Unveiling Mode Connectivity in Graph Neural Networks
Bingheng Li, Zhikai Chen, Haoyu Han, Shenglai Zeng, Jingzhe Liu, Jiliang Tang
TL;DR
This work investigates mode connectivity in Graph Neural Networks (GNNs), revealing a distinct non-linear connectivity pattern largely governed by graph structure rather than architectural choices. By analyzing 12 diverse graphs and employing linear and quadratic Bézier interpolations between independently trained minima, the authors show that minima are often connected through low-barrier nonlinear paths, with the barrier magnitude correlating with graph properties such as density, homophily, and feature separability. A theoretical bound ties the loss barrier to the spectral gap of the graph, providing principled explanations for when connectivity is strong and how it impacts generalization. The paper further introduces a Wasserstein-distance based metric on mode-connectivity curves to quantify cross-domain graph similarity and bound transferability gaps, offering a practical diagnostic for domain alignment and graph-based knowledge transfer. Overall, the results bridge optimization geometry with graph structure, informing better GNN training and transfer strategies across domains.
Abstract
A fundamental challenge in understanding graph neural networks (GNNs) lies in characterizing their optimization dynamics and loss landscape geometry, critical for improving interpretability and robustness. While mode connectivity, a lens for analyzing geometric properties of loss landscapes has proven insightful for other deep learning architectures, its implications for GNNs remain unexplored.

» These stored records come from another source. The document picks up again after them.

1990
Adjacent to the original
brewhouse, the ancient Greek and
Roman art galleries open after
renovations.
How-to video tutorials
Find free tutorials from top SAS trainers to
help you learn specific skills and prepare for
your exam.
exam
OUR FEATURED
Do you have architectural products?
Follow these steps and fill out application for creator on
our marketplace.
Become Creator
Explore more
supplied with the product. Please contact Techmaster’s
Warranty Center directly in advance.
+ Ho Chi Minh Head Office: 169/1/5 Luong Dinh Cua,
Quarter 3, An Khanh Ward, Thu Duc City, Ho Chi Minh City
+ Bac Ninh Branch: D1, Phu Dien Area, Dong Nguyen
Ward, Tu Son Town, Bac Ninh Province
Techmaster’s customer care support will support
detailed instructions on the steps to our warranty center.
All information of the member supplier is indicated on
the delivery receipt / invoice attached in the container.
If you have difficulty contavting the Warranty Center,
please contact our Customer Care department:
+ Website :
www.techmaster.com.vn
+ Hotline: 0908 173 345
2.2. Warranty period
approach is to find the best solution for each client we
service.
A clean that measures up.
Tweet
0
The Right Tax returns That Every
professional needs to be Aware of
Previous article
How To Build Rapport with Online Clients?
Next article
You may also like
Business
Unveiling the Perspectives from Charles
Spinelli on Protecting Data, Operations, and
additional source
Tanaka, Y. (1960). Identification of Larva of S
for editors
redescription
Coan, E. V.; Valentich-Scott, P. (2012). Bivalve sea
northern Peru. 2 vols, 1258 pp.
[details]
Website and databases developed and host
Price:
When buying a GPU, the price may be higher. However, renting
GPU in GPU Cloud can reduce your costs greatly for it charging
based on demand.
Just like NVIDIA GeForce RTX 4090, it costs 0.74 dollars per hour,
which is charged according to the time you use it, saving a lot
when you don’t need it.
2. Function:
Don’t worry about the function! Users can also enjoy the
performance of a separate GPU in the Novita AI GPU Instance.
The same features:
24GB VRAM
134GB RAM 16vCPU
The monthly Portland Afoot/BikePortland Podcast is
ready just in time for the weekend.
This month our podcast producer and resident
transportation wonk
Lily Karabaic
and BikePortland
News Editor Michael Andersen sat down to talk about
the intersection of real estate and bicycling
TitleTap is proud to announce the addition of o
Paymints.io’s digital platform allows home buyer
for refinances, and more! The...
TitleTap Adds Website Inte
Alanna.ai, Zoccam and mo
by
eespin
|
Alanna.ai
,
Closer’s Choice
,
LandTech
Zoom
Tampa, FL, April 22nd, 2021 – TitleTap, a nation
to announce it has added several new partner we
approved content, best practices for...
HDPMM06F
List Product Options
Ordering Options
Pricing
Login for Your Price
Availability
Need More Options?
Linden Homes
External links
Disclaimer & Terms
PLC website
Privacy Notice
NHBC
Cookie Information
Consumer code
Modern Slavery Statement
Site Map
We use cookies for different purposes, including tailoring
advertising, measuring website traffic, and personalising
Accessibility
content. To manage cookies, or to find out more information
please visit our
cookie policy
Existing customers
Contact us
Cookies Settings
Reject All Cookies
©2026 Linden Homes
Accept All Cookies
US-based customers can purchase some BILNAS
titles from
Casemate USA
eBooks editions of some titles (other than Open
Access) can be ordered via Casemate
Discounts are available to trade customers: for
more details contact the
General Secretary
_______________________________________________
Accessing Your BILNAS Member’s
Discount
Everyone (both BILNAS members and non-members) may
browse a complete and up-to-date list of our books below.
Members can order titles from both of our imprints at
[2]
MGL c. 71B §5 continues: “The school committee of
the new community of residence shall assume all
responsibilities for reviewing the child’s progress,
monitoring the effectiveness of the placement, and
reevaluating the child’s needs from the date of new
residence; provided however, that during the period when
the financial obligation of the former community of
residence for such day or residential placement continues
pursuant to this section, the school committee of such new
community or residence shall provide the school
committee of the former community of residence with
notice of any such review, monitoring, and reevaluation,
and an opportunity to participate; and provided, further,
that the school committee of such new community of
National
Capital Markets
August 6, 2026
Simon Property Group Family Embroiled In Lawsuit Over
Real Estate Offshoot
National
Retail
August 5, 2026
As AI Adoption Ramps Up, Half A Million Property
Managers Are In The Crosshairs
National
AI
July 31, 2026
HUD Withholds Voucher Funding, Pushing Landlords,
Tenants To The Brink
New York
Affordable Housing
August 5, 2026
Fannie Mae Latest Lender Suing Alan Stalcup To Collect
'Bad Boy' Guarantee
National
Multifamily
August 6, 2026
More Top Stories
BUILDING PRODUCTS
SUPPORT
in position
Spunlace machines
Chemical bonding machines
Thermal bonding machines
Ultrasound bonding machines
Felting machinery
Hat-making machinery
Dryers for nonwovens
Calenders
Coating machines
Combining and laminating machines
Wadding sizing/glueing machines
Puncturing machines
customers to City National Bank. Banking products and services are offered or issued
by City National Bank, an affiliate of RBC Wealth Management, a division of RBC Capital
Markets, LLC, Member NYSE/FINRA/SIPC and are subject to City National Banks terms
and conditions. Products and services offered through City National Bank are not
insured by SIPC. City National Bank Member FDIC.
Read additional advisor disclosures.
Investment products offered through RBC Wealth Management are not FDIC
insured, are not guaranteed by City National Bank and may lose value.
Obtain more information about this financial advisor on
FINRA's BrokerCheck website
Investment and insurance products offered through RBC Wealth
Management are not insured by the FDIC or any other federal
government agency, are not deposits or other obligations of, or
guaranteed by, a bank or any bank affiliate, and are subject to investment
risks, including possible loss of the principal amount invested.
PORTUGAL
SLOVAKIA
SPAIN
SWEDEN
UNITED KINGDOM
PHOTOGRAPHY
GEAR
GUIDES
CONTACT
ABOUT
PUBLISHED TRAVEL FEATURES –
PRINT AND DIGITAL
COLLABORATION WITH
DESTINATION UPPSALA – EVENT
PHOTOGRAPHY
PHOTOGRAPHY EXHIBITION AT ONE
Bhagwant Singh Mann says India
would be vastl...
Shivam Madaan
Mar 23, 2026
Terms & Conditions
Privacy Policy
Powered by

This work presents the first investigation of mode connectivity in GNNs. We uncover that GNNs exhibit distinct non-linear mode connectivity, diverging from patterns observed in fully-connected networks or CNNs. Crucially, we demonstrate that graph structure, rather than model architecture, dominates this behavior, with graph properties like homophily correlating with mode connectivity patterns. We further establish a link between mode connectivity and generalization, proposing a generalization bound based on loss barriers and revealing its utility as a diagnostic tool. Our findings further bridge theoretical insights with practical implications: they rationalize domain alignment strategies in graph learning and provide a foundation for refining GNN training paradigms.